I think I must be friends with Lamb again, since he has written that magnanimous Letter to Southey, and told him a piece of his mind!
It was very soon after that Hazlitt began to visit the Lambs once more; and they never were on bad terms again.
[Page 270,] line 18. Authors of "Rimini" and "Table Talk." Leigh Hunt (1784-1859), whose Story of Rimini was published in 1816; and William Hazlitt (1778-1830), whose Table Talk, first series, which appeared in the London Magazine, was published in 1821-1822; other series coming later.
[Page 271,] line 15. "Here," say you ... This is the passage in Southey's article to which Lamb refers:—
But if the sincere inquirer would see the authenticity of the Gospels proved by a chain of testimony, step by step, through all ages, from the days of the Apostles, he is referred to the exact and diligent Lardner. Even then, perhaps, it may surprize him to be told that more critical labour, and that too of a severer kind, has been bestowed upon the New Testament, than upon all other books of all ages and countries; that there is not a difficult text, a disputed meaning, or doubtful word, which has not been investigated, not only through every accessible manuscript, but through every ancient version; and that the most profound and laborious scholars whom the world ever produced, generation after generation, have devoted themselves to these researches, and past in them their patient, meritorious, and honourable lives. Let him read Michaelis's Introduction to the New Testament, and he will be satisfied that there is no exaggeration in this statement. The unwearied diligence, the profound sagacity, and the comprehensive erudition with which the New Testament has been scrutinized, and its authenticity ascertained, cannot be estimated too highly; and we will boldly assert, cannot possibly have been conceived by any person unacquainted with biblical studies. But here, as in the history of the Mosaic dispensation, if the books are authentic, the events which they relate must be true; if they were written by the evangelists, Christ is our Redeemer and our God:—there is no other possible conclusion.
[Page 272,] line 5. The poor child. Thornton Leigh Hunt, who afterwards became a journalist, dying in 1873, was born in 1810. Lamb was very fond of this little boy, whom he first saw when he visited Leigh Hunt in prison (1813-1815). He addressed a poem to him, ending:—
Thornton Hunt, my favourite child.
[Page 272,] line 22. Thomas Holcroft. Thomas Holcroft (1745-1809), the playwright and miscellaneous author, one of Lamb's friends, was a republican and a freethinker.
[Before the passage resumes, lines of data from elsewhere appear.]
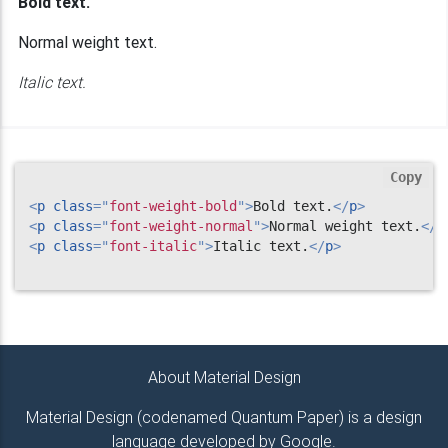
Bold text.
Normal weight text.
Italic text.
Copy
<
p
class
=
"
font-weight-bold
"
>
Bold text.
</
p
>
<
p
class
=
"
font-weight-normal
"
>
Normal weight text.
</
p
<
p
class
=
"
font-italic
"
>
Italic text.
</
p
>
About Material Design
Material Design (codenamed Quantum Paper) is a design
language developed by Google.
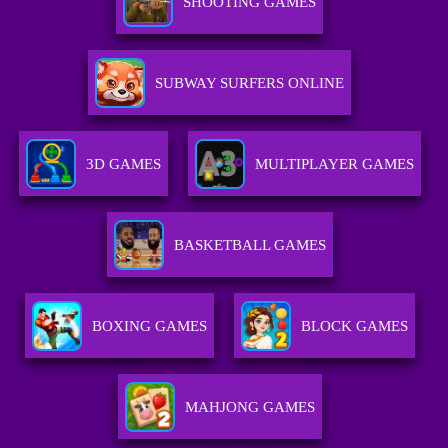
SHOOTING GAMES
SUBWAY SURFERS ONLINE
3D GAMES
MULTIPLAYER GAMES
BASKETBALL GAMES
BOXING GAMES
BLOCK GAMES
MAHJONG GAMES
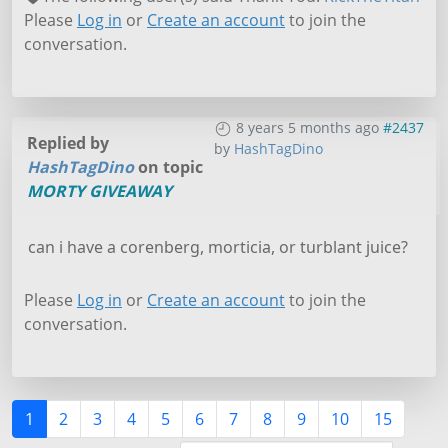
Please
Log in
or
Create an account
to join the
conversation.
8 years 5 months ago
#2437
Replied by
by
HashTagDino
HashTagDino
on topic
MORTY GIVEAWAY
can i have a corenberg, morticia, or turblant juice?
Please
Log in
or
Create an account
to join the
conversation.
1
2
3
4
5
6
7
8
9
10
15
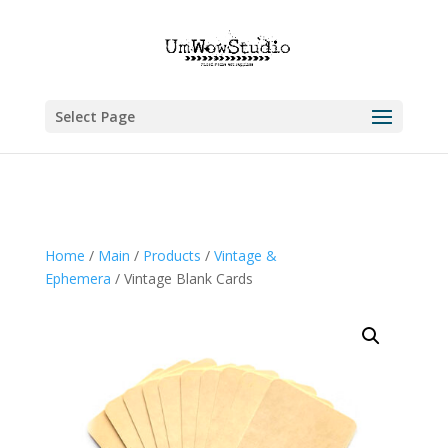
Select Page
Home
/
Main
/
Products
/
Vintage &
Ephemera
/ Vintage Blank Cards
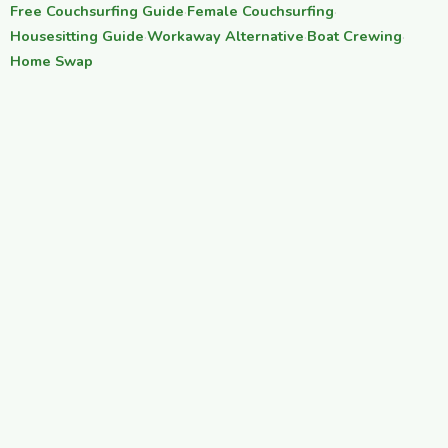
Free Couchsurfing Guide
·
Female Couchsurfing
·
Housesitting Guide
·
Workaway Alternative
·
Boat Crewing
·
Home Swap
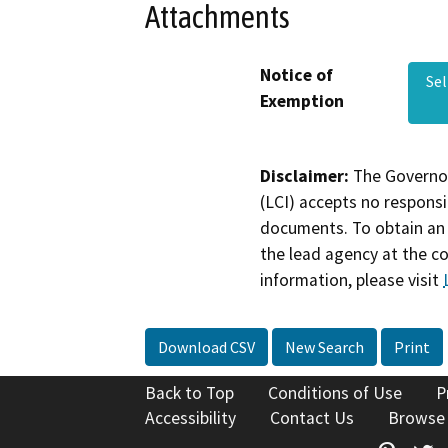
Attachments
Notice of
Se
Exemption
Disclaimer:
The Governor
(LCI) accepts no responsib
documents. To obtain an 
the lead agency at the c
information, please visit
Download CSV
New Search
Print
Back to Top
Conditions of Use
P
Accessibility
Contact Us
Browse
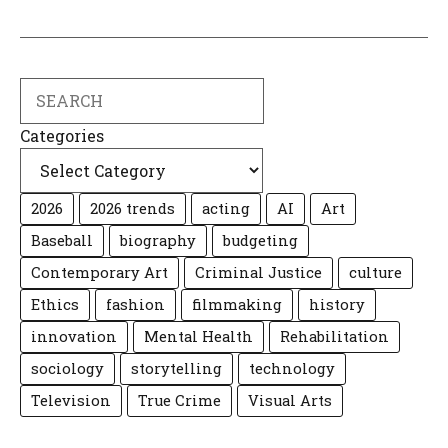
Search
Categories
2026
2026 trends
acting
AI
Art
Baseball
biography
budgeting
Contemporary Art
Criminal Justice
culture
Ethics
fashion
filmmaking
history
innovation
Mental Health
Rehabilitation
sociology
storytelling
technology
Television
True Crime
Visual Arts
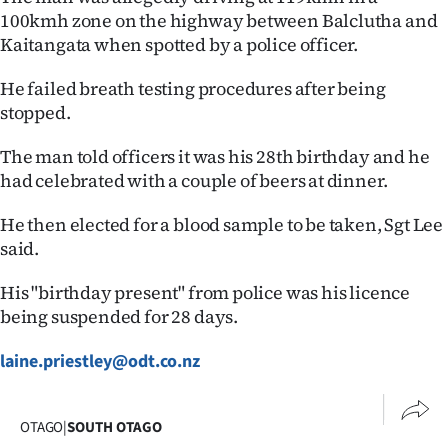
100kmh zone on the highway between Balclutha and
Lifestyle
Kaitangata when spotted by a police officer.
Sport
He failed breath testing procedures after being
stopped.
Southland
The man told officers it was his 28th birthday and he
West
had celebrated with a couple of beers at dinner.
Coast
He then elected for a blood sample to be taken, Sgt Lee
said.
National
His "birthday present" from police was his licence
World
being suspended for 28 days.
Opinion
laine.priestley@odt.co.nz
100
OTAGO
|
SOUTH OTAGO
Years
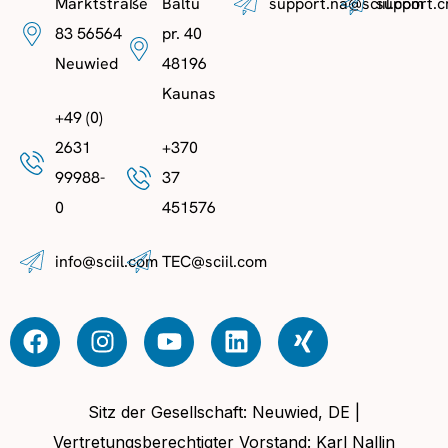
Marktstraße
Baltu
support.na@sciil.com
support.c
83 56564
pr. 40
Neuwied
48196
Kaunas
+49 (0)
2631
+370
99988-
37
0
451576
info@sciil.com
TEC@sciil.com
Sitz der Gesellschaft: Neuwied, DE |
Vertretungsberechtigter Vorstand: Karl Nallin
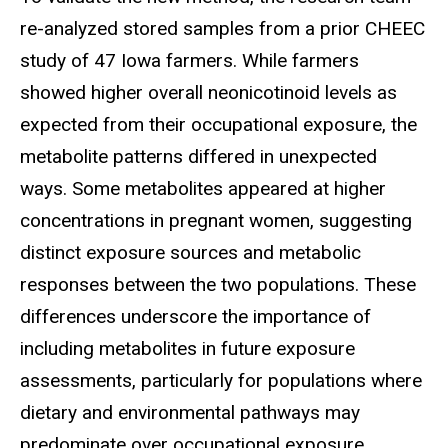
re-analyzed stored samples from a prior CHEEC
study of 47 Iowa farmers. While farmers
showed higher overall neonicotinoid levels as
expected from their occupational exposure, the
metabolite patterns differed in unexpected
ways. Some metabolites appeared at higher
concentrations in pregnant women, suggesting
distinct exposure sources and metabolic
responses between the two populations. These
differences underscore the importance of
including metabolites in future exposure
assessments, particularly for populations where
dietary and environmental pathways may
predominate over occupational exposure.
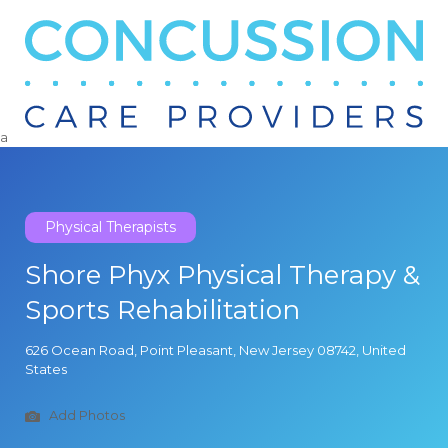
Search
for:
a
Physical Therapists
Shore Phyx Physical Therapy &
Sports Rehabilitation
626 Ocean Road, Point Pleasant, New Jersey 08742, United
States
Add Photos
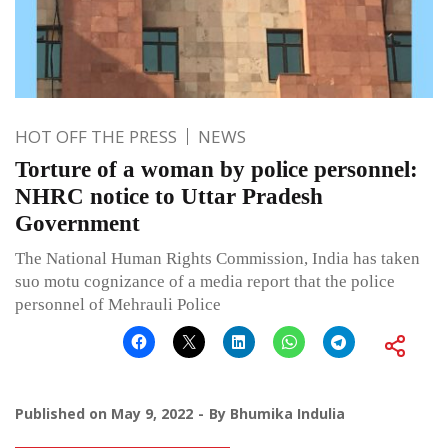
HOT OFF THE PRESS
NEWS
Torture of a woman by police personnel:
NHRC notice to Uttar Pradesh
Government
The National Human Rights Commission, India has taken
suo motu cognizance of a media report that the police
personnel of Mehrauli Police
Published on
May 9, 2022
By
Bhumika Indulia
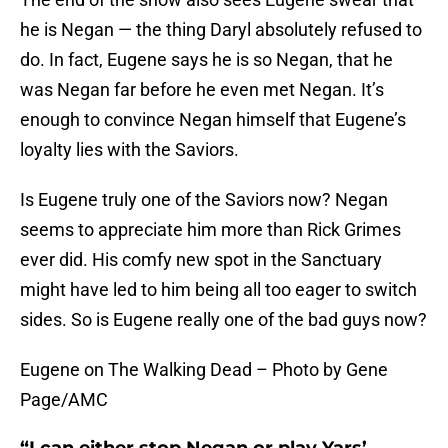
he is Negan — the thing Daryl absolutely refused to
do. In fact, Eugene says he is so Negan, that he
was Negan far before he even met Negan. It’s
enough to convince Negan himself that Eugene’s
loyalty lies with the Saviors.
Is Eugene truly one of the Saviors now? Negan
seems to appreciate him more than Rick Grimes
ever did. His comfy new spot in the Sanctuary
might have led to him being all too eager to switch
sides. So is Eugene really one of the bad guys now?
Eugene on The Walking Dead – Photo by Gene
Page/AMC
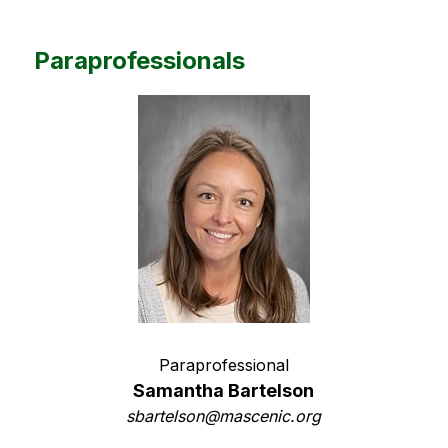
Paraprofessionals
Paraprofessional
Samantha Bartelson
sbartelson@mascenic.org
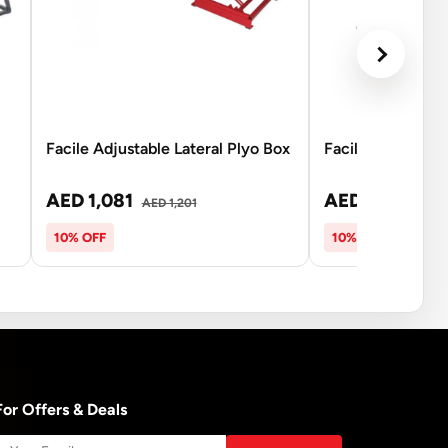
Facile Adjustable Lateral Plyo Box
Facile Aero Bow 
AED 1,081
AED 135
AED 1,201
AED 15
10% OFF
10% OFF
For Offers & Deals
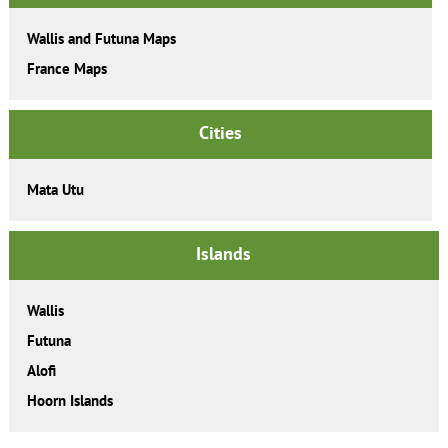
Wallis and Futuna Maps
France Maps
Cities
Mata Utu
Islands
Wallis
Futuna
Alofi
Hoorn Islands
[Page 272,] line 27. Accident introduced me ... The first literary connection between Lamb and Leigh Hunt was set up by The Reflector (see note on page 445). Leigh Hunt, however, tells us in his Autobiography that he had as a schoolboy at Christ's Hospital seen Lamb—then an old boy: he was by nine and a half years Hunt's senior. Probably Lamb's first real intimacy with Leigh Hunt began with Lamb's visits to him in prison, 1813-1815.